Japan cheered as a surging yen led to Japanese auto makers like Toyota to build factories in the U.S. and Europe. It cheered again as its households grew in purchasing power, turning Japan into an ostentatious consumer society. A government and consumer spending free-for-all ensued.

Gold Flakes in Noodle Soup

Reports then began to circulate that Japanese business executives were sprinkling gold-flakes on their noodle soup and eating sushi off of naked women.

This orchestrated, and sizable, appreciation of the yen eventually subjected Japan to a series of asset bubbles due to lax  monetary policies, and massive government and consumer spending.

When Japan’s stock market and real estate bubbles burst, the economy plunged downward into a deflationary spiral which it has yet to recover from.

Much of Japan's bubble-era gross domestic product growth was found to have come on the back of illusory bank profits, artificially inflating the country's economic output.

Two decades of malaise ensued. The yen then tripled in value versus gold from 1985 to 2000, an indication of the deflationary quandary Japan was in, notes John Tamny, editor of RealClearMarkets and a senior economist with H.C. Wainwright Economics.

Bears repeating: printing money only increases the price, not the value, of an underlying good or asset.

To this day, Japan’s banks continue to evergreen their mountain of bad bank loans, an extend and pretend method of keeping rates low to keep borrowing costs low, a policy that the U.S. is now emulating.

Witnessing the fallout of the yen appreciation science project from the Plaza Accord is likely the reason why China is now fighting off demands from the U.S., including from Treasury Secretary Tim Geithner and Sen. Charles Schumer, to revalue the renminbi.

A Soggy Economy

So was it a strengthening yen that sunk Japan, or the government’s policy response to it?

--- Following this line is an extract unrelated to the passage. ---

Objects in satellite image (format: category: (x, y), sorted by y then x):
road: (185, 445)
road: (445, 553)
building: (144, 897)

Is the U.S.’s soggy economy the result of similar massive interventions, as well as the failure to let market forces reset supply and demand by instead floating zombie banks, companies and borrowers?

Isn’t this saying kind of true, that “capitalism without bankruptcy is like Christianity without hell,” as Frank Borman of Eastern Airlines once said? Doesn’t nature have its own form of bankruptcy or cleansing, called extinction?

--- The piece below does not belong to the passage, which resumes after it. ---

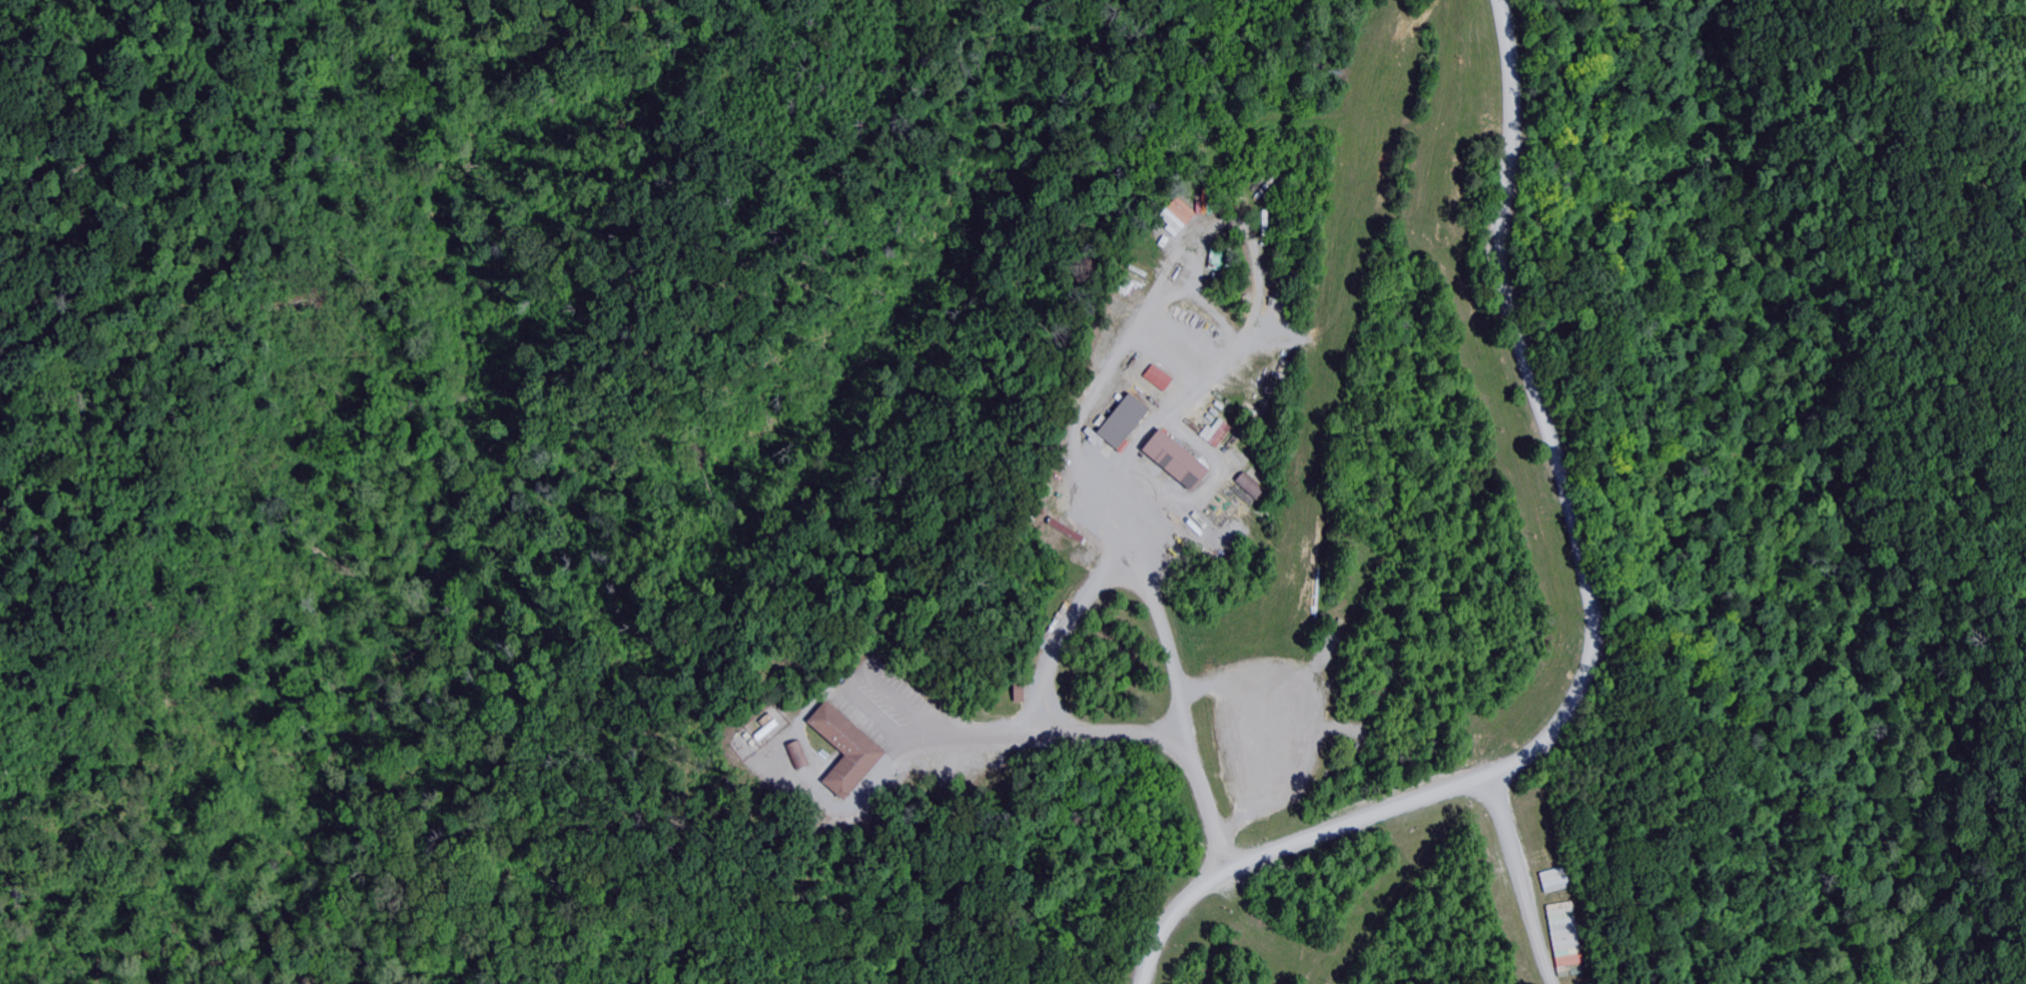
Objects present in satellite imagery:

Japan’s deflation “was caused by us through the Plaza Accord in ’85,” says Tamny, editor of RealClearMarkets. “Real estate and market crashes can only cause deflations in the eyes of bad economists. Deflations are monetary in nature, and we foisted it upon Japan.”

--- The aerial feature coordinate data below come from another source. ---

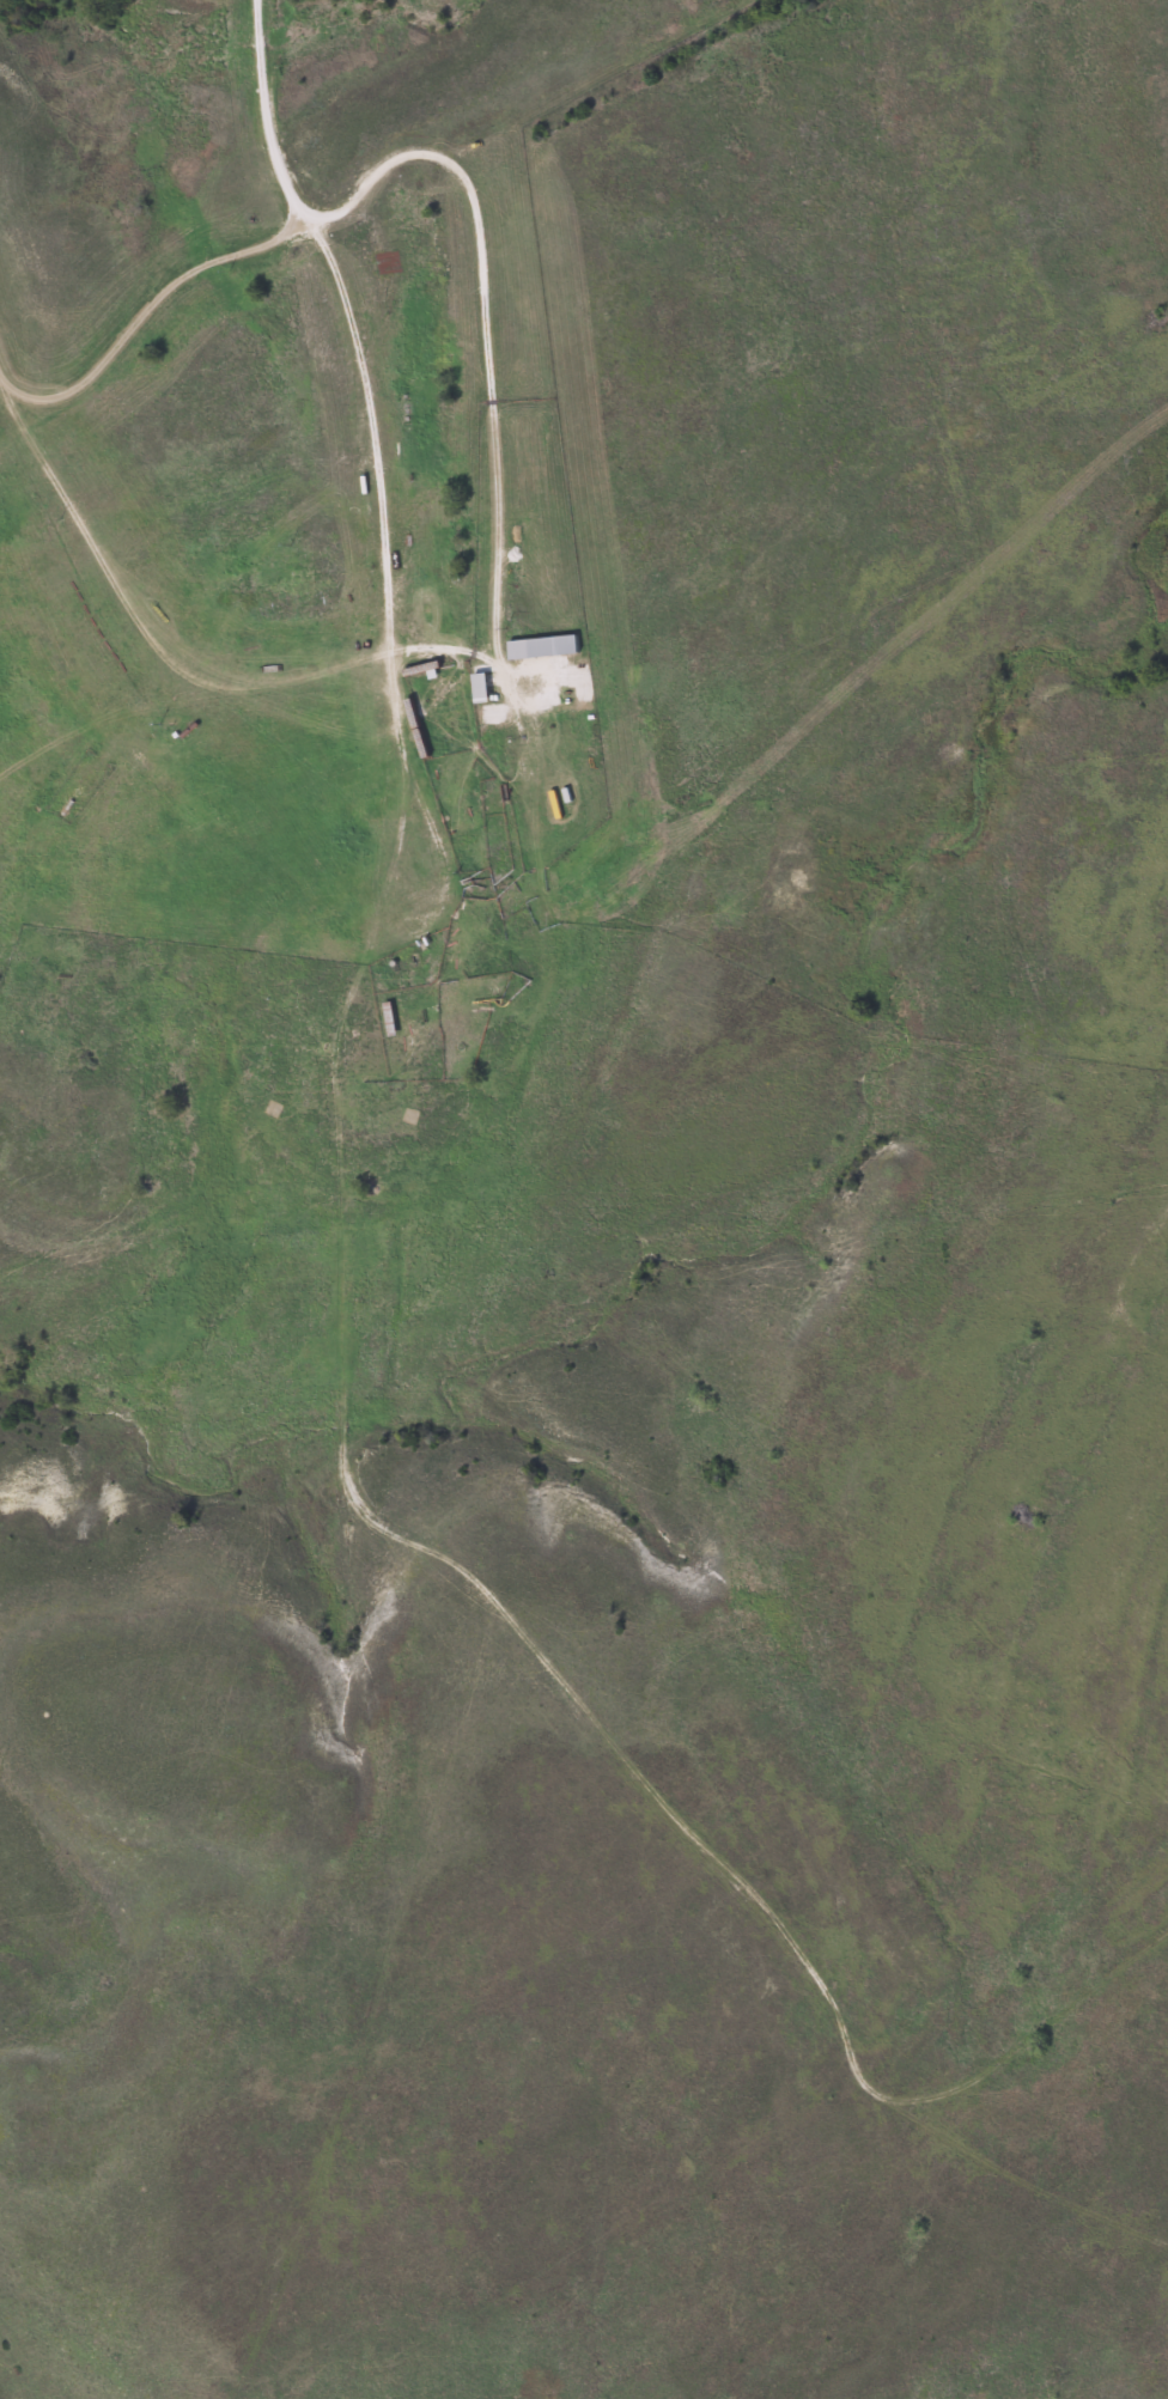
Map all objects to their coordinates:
road: (359, 377)
road: (440, 648)
building: (538, 648)
building: (475, 689)
road: (395, 869)
building: (384, 1020)
road: (471, 1126)
road: (1036, 2041)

Tamny notes: “Regarding debt and deficit spending, it was precisely because Germany and Japan could not raise debt post WWII that their economies soared,” adding, “Japan and Germany were shut out of the debt markets post-war, and that’s a major reason why they recovered so quickly.”

Tamny adds: What I’m saying is Japan’s recovery will be aided if its debt position makes it difficult for the government there to raise the funds. Better to leave it to the private sector.”